In the human and social sciences there is therefore a professional incentive to be perversely wrong – to be silly, in other words. And this is indeed what we see. The more that the subject matter of an academic field requires, or depends on, common sense; the sillier it will be.
[snip]
Because, as well as political correctness being systematically dishonest [33] and [34]; in relation to absolute and differential fertility, modern elite behaviour is objectively maladaptive in a strictly biological sense. It remains to be seen whether the genetic self-annihilation of the IQ elite will lead-on towards self-annihilation of the societies over which they rule.

Somehow Rudyard Kipling's The Gods of the Copybook Headings comes to mind. He acknowledges the presence of the Gods of the Market Place (fads and fashions) but pays obeisance to the Gods of the Copybook Headings (immutable deep truths that last forever).

Charlton's essay is worth mulling over. Some other sources on related themes.
Principles or Expediency? F. A. von Hayek

It's Hard to Make Predictions, Especially About the Future by Ronald Bailey

How Accurate Are Your Pet Pundits? by Philip E. Tetlock

While I think Charlton is probably right about the dynamics as to why conceptual thinkers generate such a large portion of nonsense, I suspect he undervalues that nonsense. For innovation to occur, we need to constantly vary the factors and equations. Abstract conceptual thinking generates a rational for trying new things, which, while likely to be wrong, does provide the occassion to be right.

I visualize it as such:


In normal times, one is always faced with some portfolio mix of routine decisions that occur daily (which route should I drive to work?) and uncommon novel decisions (which university should I attend?) The first class of decisions can usually be answered with experiential heuristics. I have driven to work so often, I know all the alternatives and what affects the selection of those alternatives (weather, day of the week, time of day, etc.) I can make the decision almost without thinking.

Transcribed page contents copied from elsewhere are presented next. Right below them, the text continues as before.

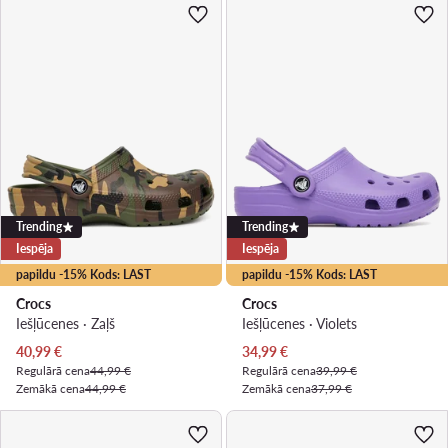
Trending
Trending
Iespēja
Iespēja
papildu -15% Kods: LAST
papildu -15% Kods: LAST
Crocs
Crocs
Iešļūcenes · Zaļš
Iešļūcenes · Violets
Pašreizējā cena
Pašreizējā cena
40,99
€
34,99
€
Regulārā cena
44,99 €
Regulārā cena
39,99 €
Zemākā cena
44,99 €
Zemākā cena
37,99 €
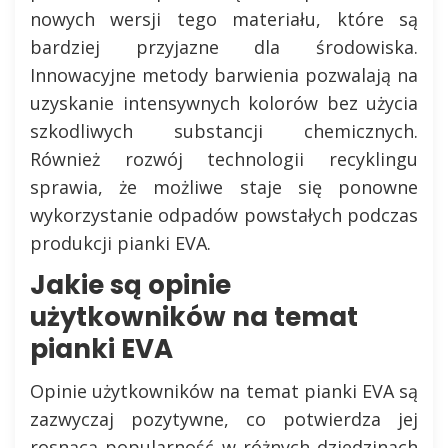
nowych wersji tego materiału, które są
bardziej przyjazne dla środowiska.
Innowacyjne metody barwienia pozwalają na
uzyskanie intensywnych kolorów bez użycia
szkodliwych substancji chemicznych.
Również rozwój technologii recyklingu
sprawia, że możliwe staje się ponowne
wykorzystanie odpadów powstałych podczas
produkcji pianki EVA.
Jakie są opinie
użytkowników na temat
pianki EVA
Opinie użytkowników na temat pianki EVA są
zazwyczaj pozytywne, co potwierdza jej
rosnącą popularność w różnych dziedzinach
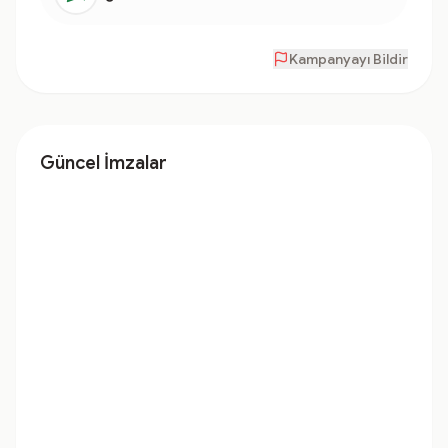
Kampanyayı Bildir
Güncel İmzalar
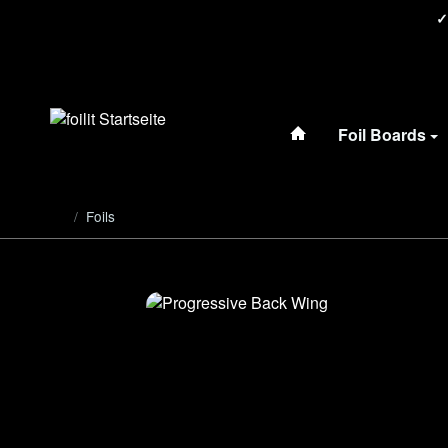
#custom.linkHome
Foil Boards
/
Foils
Startseite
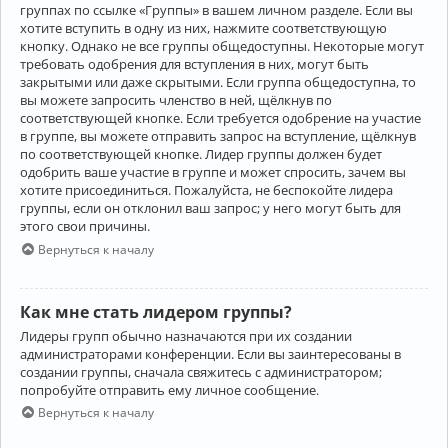
группах по ссылке «Группы» в вашем личном разделе. Если вы
хотите вступить в одну из них, нажмите соответствующую
кнопку. Однако не все группы общедоступны. Некоторые могут
требовать одобрения для вступления в них, могут быть
закрытыми или даже скрытыми. Если группа общедоступна, то
вы можете запросить членство в ней, щёлкнув по
соответствующей кнопке. Если требуется одобрение на участие
в группе, вы можете отправить запрос на вступление, щёлкнув
по соответствующей кнопке. Лидер группы должен будет
одобрить ваше участие в группе и может спросить, зачем вы
хотите присоединиться. Пожалуйста, не беспокойте лидера
группы, если он отклонил ваш запрос; у него могут быть для
этого свои причины.
Вернуться к началу
Как мне стать лидером группы?
Лидеры групп обычно назначаются при их создании
администраторами конференции. Если вы заинтересованы в
создании группы, сначала свяжитесь с администратором;
попробуйте отправить ему личное сообщение.
Вернуться к началу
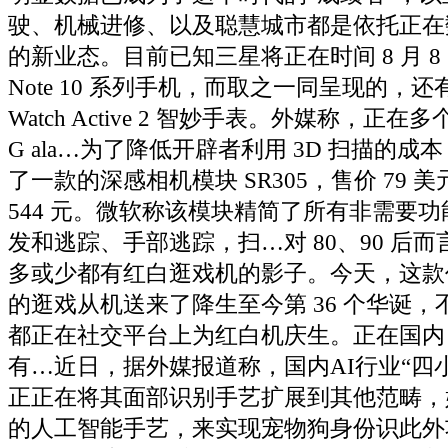
驶、机械进修、以及聪慧城市都是依托正在
的新业态。目前已知三星将正在时间 8 月 8
Note 10 系列手机，而取之一同呈现的，还有一
Watch Active 2 智妙手表。外媒称，正
G ala…为了降低开辟者利用 3D 扫描的
了一款的深感相机模块 SR305，售价 79 
544 元。微软称该模块精简了所有非需要
发和逃踪、手部逃踪，扫…对 80、90 后
多或少都有红白逛戏机的影子。今天，这款
的逛戏从机送来了降生至今第 36 个华诞
都正在社交平台上为红白机庆生。正在国内
有…近日，据外媒报道称，国内AI行业“四
正正在将其面部识别手艺扩展到其他范畴，
的人工智能手艺，来实现宠物狗身份识此外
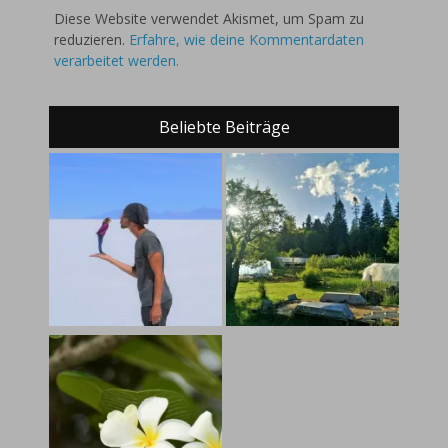
Diese Website verwendet Akismet, um Spam zu
reduzieren.
Erfahre, wie deine Kommentardaten
verarbeitet werden.
Beliebte Beiträge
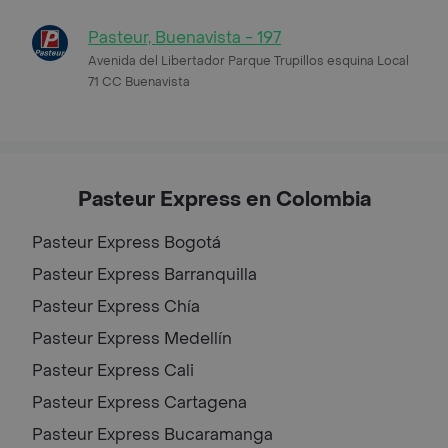
Pasteur, Buenavista - 197
Avenida del Libertador Parque Trupillos esquina Local
71 CC Buenavista
Pasteur Express en Colombia
Pasteur Express
Bogotá
Pasteur Express
Barranquilla
Pasteur Express
Chía
Pasteur Express
Medellín
Pasteur Express
Cali
Pasteur Express
Cartagena
Pasteur Express
Bucaramanga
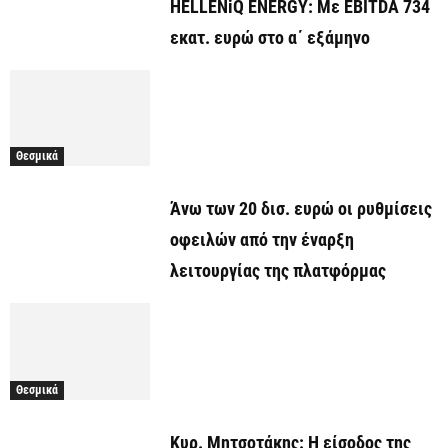
HELLENiQ ENERGY: Με EBITDA 734
εκατ. ευρώ στο α΄ εξάμηνο
Θεσμικά
Άνω των 20 δισ. ευρώ οι ρυθμίσεις
οφειλών από την έναρξη
λειτουργίας της πλατφόρμας
Θεσμικά
Κυρ. Μητσοτάκης: Η είσοδος της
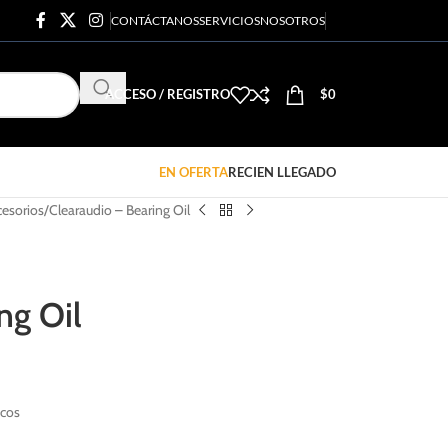
CONTÁCTANOS
SERVICIOS
NOSOTROS
ACCESO / REGISTRO
$
0
EN OFERTA
RECIEN LLEGADO
esorios
Clearaudio – Bearing Oil
ng Oil
scos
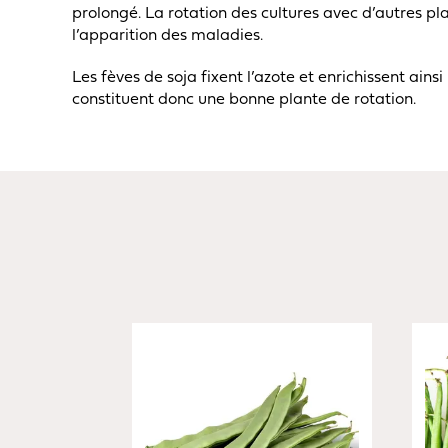
prolongé. La rotation des cultures avec d’autres pl
l’apparition des maladies.
Les fèves de soja fixent l’azote et enrichissent ainsi 
constituent donc une bonne plante de rotation.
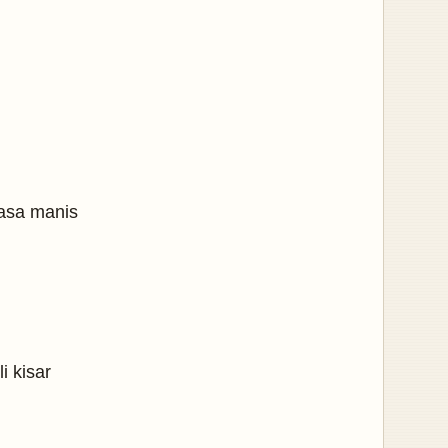
rasa manis
li kisar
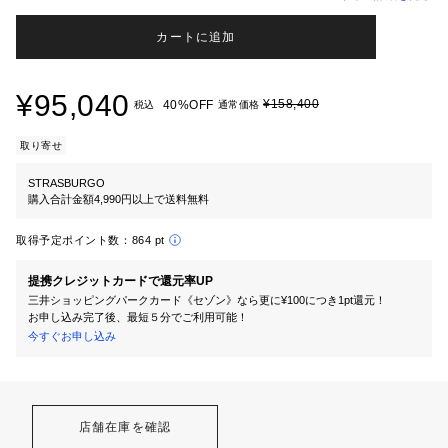
カートに追加
¥95,040
¥158,400
40%OFF
税込
通常価格
取り寄せ
STRASBURGO
購入合計金額4,990円以上で送料無料
取得予定ポイント数：
864 pt
提携クレジットカードで還元率UP
三井ショッピングパークカード《セゾン》なら更に¥100につき1pt還元！
お申し込み完了後、最短５分でご利用可能！
今すぐお申し込み
店舗在庫を確認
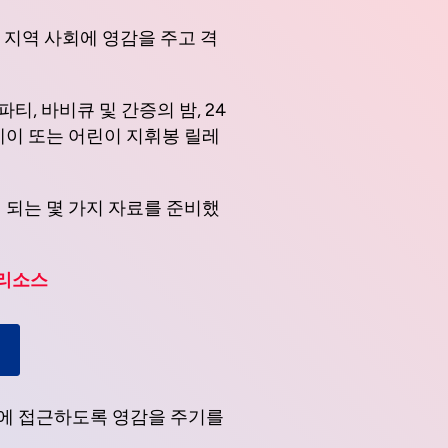
Vietnamese
통해 지역 사회에 영감을 주고 격
Urdu
Thai
티, 바비큐 및 간증의 밤, 24
Telugu
레이 또는 어린이 지휘봉 릴레
Tamil
Swahili
 되는 몇 가지 자료를 준비했
Spanish
Russian
 리소스
Romanian
Portuguese
Persian
Pashto
Panjabi
삶에 접근하도록 영감을 주기를
Nepali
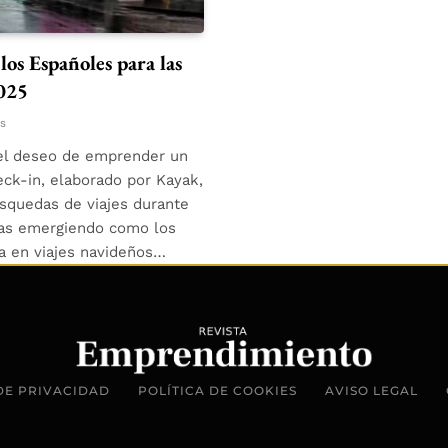
los Españoles para las
025
s
, el deseo de emprender un
eck-in, elaborado por Kayak,
quedas de viajes durante
rias emergiendo como los
a en viajes navideños…
DE PRIVACIDAD
POLÍTICA DE COOKIES
AVISO LEGAL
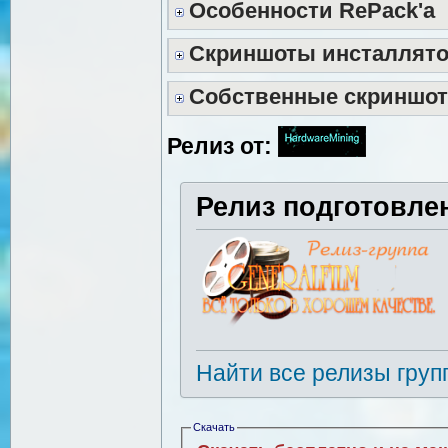
Особенности RePack'a
Скриншоты инсталлят
Собственные скриншо
Релиз от:
Релиз подготовле
Найти все релизы груп
Скачать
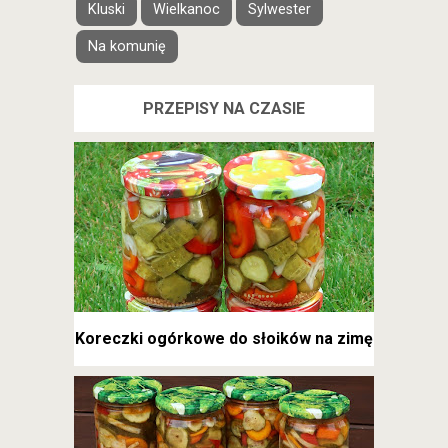
Kluski
Wielkanoc
Sylwester
Na komunię
PRZEPISY NA CZASIE
Koreczki ogórkowe do słoików na zimę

The second category of decision requires deep thought, research and reflection; abstract and conceptual decision making.

Uncommon but traditional problems are usually addressed via indirect heuristics, i.e. through reading and storytelling. I may never have been lost in the wilderness but by reading Coral Island, Hatchet, Mysterious Island, etc. or by having heard stories from someone who has, I have at least some prototype decision-making heuristics even in the absence of my own experience.

Likewise, novel but common problems arise all the time. How will the internet change how children research and write papers, what will the ubiquity of cell phones do to people's capacity to concentrate? These are novel circumstances for which we do not have much data. We cannot accurately predicate how we ought to make decisions, all we can do is pay attention and gather that data.

In some circumstances, principally where there is deep tradition and continuity, decision making is dominated by heuristics (particularly linguistic heuristics).
In other circumstances, change is so prevalent that abstract conceptual decision making is appropriately the dominant mode of decision making.